Kerri Radcliffe warming to idea of US switch after Phoenix split
'Everything's great' says the horsewoman as she buys at Saratoga
Just a year ago, Kerri Radcliffe was making headlines while signing million-dollar tickets during shopping excursions on behalf of Phoenix Thoroughbreds.
But on Tuesday, she sat on the opposite side of Fasig-Tipton’s Humphrey S Finney pavilion from where her former Phoenix patron, Amer Abdulaziz, was camped, with each acquiring horses in a wholly different manner during the Saratoga selected yearling sale.
Radcliffe and Phoenix split earlier this year, with neither party publicly revealing the nature of their disagreement after together purchasing over $20 million in bloodstock.
But there’s no looking back for Radcliffe, who for a year was the face of Phoenix while based in Britain.
She’s looking strictly ahead as she gathers new clients and contemplates a possible move to the United States, where she says horses she selected for Phoenix - including Grade 1 winner Dream Tree and Belmont Stakes runner-up Gronkowski - have created a demand for her bloodstock selection services.
“Everything is great,” Radcliffe said of this new chapter in her life. “I have been contacted by some really, really good clients because, obviously, the results speak for themselves.
“I can’t wait to see Gronkowski run in the Travers Stakes [on August 25 at Saratoga],” she added. “Chad Brown [his trainer] has told me he’s training great.

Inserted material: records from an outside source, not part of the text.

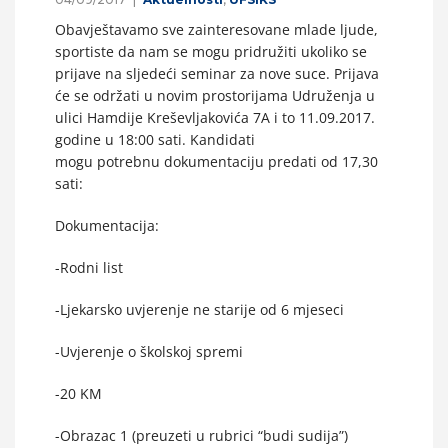
Obavještavamo sve zainteresovane mlade ljude,
sportiste da nam se mogu pridružiti ukoliko se
prijave na sljedeći seminar za nove suce. Prijava
će se održati u novim prostorijama Udruženja u
ulici Hamdije Kreševljakovića 7A i to 11.09.2017.
godine u 18:00 sati. Kandidati
mogu potrebnu dokumentaciju predati od 17,30
sati:
Dokumentacija:
-Rodni list
-Ljekarsko uvjerenje ne starije od 6 mjeseci
-Uvjerenje o školskoj spremi
-20 KM
-Obrazac 1 (preuzeti u rubrici “budi sudija”)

"Dream Tree, I think, is coming back for the Prioress [Stakes on September 2 at Saratoga], and I love that the [Phoenix] two-year-olds are starting to run in Britain, which is brilliant. It has been fabulous, and I've had so much support from some fabulous people, especially in America. Genuine, lovely, people.”
After signing tickets for two yearlings for a total of $685,000 during the closing session of this year’s Saratoga sale - a year removed from buying six yearlings at the venue for $3.95m on behalf of Phoenix - Radcliffe said the Saratoga sale is her favourite auction worldwide due to the electric atmosphere.
Although she would not disclose the identify of those she is now buying for, she said her purchases of a $500,000 More Than Ready colt out of a Brazilian Graded-placed daughter of Kentucky Oaks winner Summerly and a Constitution filly for $185,000 acquired with bloodstock consultant Arthur Hoyeau will stay in the US.
“I actually think my business now is more important in America. And I’d probably say that within time I’ll base myself over here,” Radcliffe said.
Why? “The results in America,” she explained. “And I just have to say I love American people. The sales companies in America welcome you with open arms, whether you’re spending big money or not spending big money; everybody is very genuine.”
Radcliffe has helped American owner George Bolton with bloodstock in Australia and Europe, but she said she was not shopping for Bolton in Saratoga.
As to the More Than Ready colt, hip 154 consigned by Denali Stud as agent, Radcliffe said “He's a gorgeous colt. Everyone knows I love More Than Ready and he’s a lovely, strong colt who looked like he had a great mind and the one thing I love - a great, big walk.”
The Constitution filly, Hip 168 from the Warrendale Sales consignment, is a half-sister to winner Diamondsandpearls, who Radcliffe purchased as a juvenile for Phoenix last year for $1.7m.
“Diamondsandpearls is back on the work list [at Del Mar, after being sidelined for about a year] and she is one who I hold very dear to my heart. I really loved her,” Radcliffe said.
Meanwhile, Phoenix is relying heavily on trainers’ advice. Abdulaziz was sitting with Steve Asmussen, the trainer of champions Gun Runner, Curlin and Rachel Alexandra, when Phoenix made the winning bid of $1.3m - the second highest price of the sale - for hip 204, a Medaglia D’Oro filly who is a half-sister to Preakness Stakes winner Exaggerator.
Asmussen described the filly as a “work of art. I don’t think you’re likely to find another one like her".
Phoenix’s other purchases included four yearlings who sold for $400,000 or more, topped by a $475,000 colt from the first crop of Carpe Diem.